-- START OF AVAILABLE RECORDS --

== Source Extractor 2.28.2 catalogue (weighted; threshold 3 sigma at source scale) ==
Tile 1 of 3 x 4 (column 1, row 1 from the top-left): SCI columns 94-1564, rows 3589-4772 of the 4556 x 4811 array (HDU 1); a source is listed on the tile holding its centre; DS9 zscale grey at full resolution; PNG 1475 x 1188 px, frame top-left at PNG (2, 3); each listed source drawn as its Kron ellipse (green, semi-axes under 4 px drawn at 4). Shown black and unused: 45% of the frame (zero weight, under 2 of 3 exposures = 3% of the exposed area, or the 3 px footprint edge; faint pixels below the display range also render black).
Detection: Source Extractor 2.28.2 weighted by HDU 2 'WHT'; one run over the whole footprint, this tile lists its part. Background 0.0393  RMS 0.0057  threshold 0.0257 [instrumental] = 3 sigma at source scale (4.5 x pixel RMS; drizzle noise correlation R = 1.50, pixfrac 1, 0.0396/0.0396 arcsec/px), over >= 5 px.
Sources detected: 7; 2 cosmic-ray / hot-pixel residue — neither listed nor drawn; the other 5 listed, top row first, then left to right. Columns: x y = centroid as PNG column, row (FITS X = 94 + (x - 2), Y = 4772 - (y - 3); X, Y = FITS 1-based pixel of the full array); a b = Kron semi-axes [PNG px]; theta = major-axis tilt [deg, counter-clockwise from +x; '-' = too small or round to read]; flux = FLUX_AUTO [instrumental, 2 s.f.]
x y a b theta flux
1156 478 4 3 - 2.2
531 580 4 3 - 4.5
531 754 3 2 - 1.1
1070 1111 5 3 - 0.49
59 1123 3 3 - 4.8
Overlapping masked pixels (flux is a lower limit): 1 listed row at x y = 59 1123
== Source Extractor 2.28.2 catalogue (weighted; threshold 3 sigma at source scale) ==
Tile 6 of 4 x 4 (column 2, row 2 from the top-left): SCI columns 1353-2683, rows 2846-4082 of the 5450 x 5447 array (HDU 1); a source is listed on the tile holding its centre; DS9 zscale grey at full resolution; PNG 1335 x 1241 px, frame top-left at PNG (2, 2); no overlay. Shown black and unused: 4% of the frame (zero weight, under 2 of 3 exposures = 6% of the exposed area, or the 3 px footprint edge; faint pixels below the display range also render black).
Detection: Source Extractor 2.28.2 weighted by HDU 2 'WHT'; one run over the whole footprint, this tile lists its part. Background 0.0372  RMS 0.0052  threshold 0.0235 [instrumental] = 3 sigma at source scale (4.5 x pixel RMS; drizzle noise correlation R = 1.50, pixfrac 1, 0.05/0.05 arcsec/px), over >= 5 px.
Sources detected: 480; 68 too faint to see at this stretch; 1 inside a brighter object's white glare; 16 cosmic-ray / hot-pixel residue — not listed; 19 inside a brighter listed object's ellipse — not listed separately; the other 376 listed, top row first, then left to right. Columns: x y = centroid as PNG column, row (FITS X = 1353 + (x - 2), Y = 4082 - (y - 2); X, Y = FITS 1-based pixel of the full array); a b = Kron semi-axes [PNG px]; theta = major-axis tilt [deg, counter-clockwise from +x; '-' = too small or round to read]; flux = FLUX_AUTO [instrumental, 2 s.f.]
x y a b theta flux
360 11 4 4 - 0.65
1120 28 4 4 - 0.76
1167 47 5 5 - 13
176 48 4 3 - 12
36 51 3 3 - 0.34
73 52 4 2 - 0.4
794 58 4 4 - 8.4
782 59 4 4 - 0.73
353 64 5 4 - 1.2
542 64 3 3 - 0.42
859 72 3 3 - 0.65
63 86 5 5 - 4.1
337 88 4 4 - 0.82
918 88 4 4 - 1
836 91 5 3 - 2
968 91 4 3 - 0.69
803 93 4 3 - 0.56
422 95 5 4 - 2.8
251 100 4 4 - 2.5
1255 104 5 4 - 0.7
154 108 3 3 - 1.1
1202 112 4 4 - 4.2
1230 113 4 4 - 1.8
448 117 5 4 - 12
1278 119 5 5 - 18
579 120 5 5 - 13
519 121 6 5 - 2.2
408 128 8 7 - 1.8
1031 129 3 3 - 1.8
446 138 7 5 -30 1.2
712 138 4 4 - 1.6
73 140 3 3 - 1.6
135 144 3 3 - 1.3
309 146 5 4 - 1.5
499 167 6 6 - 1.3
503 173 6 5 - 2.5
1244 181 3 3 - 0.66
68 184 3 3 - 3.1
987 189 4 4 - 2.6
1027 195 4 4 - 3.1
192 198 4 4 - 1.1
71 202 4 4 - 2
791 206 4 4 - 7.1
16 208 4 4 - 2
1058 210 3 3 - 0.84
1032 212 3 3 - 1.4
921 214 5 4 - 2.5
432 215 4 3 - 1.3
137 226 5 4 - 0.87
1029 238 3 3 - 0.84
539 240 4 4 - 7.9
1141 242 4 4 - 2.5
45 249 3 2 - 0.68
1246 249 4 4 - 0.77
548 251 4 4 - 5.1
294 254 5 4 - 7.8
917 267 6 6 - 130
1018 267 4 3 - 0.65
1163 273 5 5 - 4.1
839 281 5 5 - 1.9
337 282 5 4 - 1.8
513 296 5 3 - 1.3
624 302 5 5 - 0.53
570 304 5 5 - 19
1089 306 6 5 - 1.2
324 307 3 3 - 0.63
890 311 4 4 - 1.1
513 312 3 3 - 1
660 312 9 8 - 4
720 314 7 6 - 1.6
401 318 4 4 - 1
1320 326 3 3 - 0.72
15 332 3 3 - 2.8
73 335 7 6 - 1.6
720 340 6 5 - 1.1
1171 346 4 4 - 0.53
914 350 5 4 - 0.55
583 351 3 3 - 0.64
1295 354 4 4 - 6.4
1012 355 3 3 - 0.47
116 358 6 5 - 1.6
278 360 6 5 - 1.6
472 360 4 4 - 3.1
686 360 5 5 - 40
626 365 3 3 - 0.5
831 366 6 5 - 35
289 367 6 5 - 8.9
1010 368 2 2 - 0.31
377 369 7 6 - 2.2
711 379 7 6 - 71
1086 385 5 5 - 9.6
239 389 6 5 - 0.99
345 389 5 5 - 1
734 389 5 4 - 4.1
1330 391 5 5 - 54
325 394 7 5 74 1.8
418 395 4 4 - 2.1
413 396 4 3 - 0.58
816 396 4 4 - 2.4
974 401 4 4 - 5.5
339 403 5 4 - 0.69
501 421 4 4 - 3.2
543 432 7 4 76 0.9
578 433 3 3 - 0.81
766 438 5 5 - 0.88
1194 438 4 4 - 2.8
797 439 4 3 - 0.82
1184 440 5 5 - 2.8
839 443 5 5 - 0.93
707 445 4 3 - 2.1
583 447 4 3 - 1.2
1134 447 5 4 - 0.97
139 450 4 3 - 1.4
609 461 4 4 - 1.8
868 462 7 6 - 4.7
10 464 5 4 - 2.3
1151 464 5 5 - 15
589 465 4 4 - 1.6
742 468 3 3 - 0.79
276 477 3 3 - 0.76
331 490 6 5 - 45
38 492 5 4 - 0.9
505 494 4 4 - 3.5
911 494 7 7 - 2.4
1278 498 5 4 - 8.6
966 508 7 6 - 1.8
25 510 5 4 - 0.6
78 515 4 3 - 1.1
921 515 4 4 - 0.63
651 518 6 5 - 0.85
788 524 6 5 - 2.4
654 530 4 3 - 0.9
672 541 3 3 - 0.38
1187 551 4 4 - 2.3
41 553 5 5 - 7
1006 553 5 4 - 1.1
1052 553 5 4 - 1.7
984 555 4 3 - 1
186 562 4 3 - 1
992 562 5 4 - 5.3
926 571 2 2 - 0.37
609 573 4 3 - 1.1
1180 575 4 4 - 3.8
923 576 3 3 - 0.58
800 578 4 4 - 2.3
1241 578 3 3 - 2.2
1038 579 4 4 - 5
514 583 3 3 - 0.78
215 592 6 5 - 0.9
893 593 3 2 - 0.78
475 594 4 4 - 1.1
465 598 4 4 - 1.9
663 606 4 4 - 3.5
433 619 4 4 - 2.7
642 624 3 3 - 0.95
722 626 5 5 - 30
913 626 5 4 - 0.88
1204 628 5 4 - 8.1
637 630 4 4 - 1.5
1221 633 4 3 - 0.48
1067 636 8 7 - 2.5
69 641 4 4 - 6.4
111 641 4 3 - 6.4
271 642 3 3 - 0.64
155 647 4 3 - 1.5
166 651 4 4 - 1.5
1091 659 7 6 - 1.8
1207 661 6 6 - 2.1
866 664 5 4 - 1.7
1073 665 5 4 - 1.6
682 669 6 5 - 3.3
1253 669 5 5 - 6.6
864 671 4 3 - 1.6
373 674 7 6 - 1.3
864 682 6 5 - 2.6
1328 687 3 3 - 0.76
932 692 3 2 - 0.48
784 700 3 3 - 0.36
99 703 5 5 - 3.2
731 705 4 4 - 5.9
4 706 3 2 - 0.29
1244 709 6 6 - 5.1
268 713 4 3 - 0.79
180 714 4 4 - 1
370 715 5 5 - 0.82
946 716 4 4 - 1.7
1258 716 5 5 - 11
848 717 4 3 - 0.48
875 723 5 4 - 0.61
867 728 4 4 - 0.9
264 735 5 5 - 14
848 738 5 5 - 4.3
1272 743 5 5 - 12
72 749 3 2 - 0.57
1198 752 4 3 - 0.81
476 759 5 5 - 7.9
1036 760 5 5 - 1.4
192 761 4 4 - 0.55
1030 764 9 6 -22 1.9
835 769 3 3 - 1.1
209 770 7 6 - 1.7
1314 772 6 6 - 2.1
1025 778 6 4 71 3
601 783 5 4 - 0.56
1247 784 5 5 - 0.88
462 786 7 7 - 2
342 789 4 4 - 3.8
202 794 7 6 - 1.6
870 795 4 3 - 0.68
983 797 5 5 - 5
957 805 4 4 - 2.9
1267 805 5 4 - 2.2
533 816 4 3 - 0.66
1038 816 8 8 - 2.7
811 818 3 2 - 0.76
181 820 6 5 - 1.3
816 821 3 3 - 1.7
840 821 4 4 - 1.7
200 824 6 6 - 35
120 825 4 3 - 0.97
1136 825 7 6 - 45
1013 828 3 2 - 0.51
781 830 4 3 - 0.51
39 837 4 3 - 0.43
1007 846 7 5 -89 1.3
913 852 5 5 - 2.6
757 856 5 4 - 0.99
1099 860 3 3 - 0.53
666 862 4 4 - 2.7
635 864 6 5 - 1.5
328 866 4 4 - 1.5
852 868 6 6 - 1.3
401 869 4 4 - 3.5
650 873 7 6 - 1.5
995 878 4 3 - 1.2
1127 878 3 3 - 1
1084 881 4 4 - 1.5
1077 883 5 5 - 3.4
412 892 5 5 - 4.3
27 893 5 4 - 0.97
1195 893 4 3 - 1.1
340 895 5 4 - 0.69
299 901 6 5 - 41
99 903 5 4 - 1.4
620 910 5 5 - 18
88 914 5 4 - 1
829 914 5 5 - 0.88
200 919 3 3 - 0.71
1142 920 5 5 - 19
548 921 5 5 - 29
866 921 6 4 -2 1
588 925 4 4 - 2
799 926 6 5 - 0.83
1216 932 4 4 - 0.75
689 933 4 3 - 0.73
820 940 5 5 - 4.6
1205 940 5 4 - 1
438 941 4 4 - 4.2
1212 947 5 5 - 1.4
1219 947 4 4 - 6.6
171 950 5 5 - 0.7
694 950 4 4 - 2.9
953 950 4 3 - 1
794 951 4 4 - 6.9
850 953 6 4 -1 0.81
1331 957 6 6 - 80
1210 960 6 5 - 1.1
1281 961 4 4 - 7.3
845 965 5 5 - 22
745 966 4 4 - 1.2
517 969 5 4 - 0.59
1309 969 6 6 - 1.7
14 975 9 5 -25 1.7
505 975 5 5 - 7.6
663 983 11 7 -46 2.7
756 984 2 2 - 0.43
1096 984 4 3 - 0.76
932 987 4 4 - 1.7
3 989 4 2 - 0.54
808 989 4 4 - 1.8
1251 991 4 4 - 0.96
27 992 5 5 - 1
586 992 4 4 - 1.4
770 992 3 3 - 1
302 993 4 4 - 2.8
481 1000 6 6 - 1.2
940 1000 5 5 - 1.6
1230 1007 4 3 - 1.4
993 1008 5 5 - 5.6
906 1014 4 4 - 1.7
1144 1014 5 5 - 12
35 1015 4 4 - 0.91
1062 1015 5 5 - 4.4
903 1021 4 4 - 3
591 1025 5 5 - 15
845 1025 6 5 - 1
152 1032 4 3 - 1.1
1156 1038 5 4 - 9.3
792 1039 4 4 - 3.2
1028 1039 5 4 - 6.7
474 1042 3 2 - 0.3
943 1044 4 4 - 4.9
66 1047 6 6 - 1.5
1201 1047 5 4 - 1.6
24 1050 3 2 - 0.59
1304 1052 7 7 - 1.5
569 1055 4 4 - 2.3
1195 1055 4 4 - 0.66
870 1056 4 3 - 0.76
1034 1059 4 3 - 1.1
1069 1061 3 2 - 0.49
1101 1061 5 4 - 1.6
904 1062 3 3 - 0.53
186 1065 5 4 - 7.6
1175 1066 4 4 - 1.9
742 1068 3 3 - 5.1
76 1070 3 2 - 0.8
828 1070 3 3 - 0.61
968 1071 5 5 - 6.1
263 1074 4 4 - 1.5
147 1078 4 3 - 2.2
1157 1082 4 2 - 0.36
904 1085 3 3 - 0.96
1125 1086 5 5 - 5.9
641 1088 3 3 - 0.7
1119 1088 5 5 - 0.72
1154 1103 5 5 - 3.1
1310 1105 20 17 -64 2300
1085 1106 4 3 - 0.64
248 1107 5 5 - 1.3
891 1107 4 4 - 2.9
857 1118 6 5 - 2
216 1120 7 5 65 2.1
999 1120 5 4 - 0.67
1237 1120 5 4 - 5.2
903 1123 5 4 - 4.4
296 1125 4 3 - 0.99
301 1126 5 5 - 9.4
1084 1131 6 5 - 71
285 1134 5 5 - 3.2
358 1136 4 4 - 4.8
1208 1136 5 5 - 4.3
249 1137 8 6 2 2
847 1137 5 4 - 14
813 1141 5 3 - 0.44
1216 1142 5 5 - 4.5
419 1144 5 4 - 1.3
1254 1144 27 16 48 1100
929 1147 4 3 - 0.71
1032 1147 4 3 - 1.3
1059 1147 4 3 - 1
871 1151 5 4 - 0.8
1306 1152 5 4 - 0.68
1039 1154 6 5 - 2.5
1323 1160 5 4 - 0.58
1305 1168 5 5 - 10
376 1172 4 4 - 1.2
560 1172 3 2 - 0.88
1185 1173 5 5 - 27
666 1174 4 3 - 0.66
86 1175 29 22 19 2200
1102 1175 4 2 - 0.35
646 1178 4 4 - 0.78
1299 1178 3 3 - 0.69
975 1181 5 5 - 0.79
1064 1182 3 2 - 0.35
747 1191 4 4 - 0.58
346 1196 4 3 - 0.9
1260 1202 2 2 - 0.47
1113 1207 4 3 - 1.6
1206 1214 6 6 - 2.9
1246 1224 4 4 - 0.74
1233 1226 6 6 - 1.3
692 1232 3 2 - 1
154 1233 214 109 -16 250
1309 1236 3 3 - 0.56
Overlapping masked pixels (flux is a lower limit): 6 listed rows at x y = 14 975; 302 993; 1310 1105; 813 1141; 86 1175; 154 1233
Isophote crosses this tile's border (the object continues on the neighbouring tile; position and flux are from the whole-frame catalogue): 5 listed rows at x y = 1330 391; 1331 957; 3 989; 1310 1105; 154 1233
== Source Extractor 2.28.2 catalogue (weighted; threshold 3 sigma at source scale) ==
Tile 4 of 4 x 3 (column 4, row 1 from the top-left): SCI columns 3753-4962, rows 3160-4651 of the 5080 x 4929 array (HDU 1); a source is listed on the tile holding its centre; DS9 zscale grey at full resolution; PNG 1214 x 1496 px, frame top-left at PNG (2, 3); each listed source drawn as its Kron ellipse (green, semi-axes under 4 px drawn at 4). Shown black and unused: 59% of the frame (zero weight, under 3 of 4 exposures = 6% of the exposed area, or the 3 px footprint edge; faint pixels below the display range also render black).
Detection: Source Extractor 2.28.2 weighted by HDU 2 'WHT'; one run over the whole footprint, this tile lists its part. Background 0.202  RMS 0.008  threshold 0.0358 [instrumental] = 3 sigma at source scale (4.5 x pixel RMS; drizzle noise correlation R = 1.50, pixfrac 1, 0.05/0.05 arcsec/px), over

-- END OF AVAILABLE RECORDS --

§ WHAT TO PRODUCE:
Return, unchanged, every line from the beginning of the items up to and including the line containing "Tile 1 of 3".

§ THE OUTPUT:
== Source Extractor 2.28.2 catalogue (weighted; threshold 3 sigma at source scale) ==
Tile 1 of 3 x 4 (column 1, row 1 from the top-left): SCI columns 94-1564, rows 3589-4772 of the 4556 x 4811 array (HDU 1); a source is listed on the tile holding its centre; DS9 zscale grey at full resolution; PNG 1475 x 1188 px, frame top-left at PNG (2, 3); each listed source drawn as its Kron ellipse (green, semi-axes under 4 px drawn at 4). Shown black and unused: 45% of the frame (zero weight, under 2 of 3 exposures = 3% of the exposed area, or the 3 px footprint edge; faint pixels below the display range also render black).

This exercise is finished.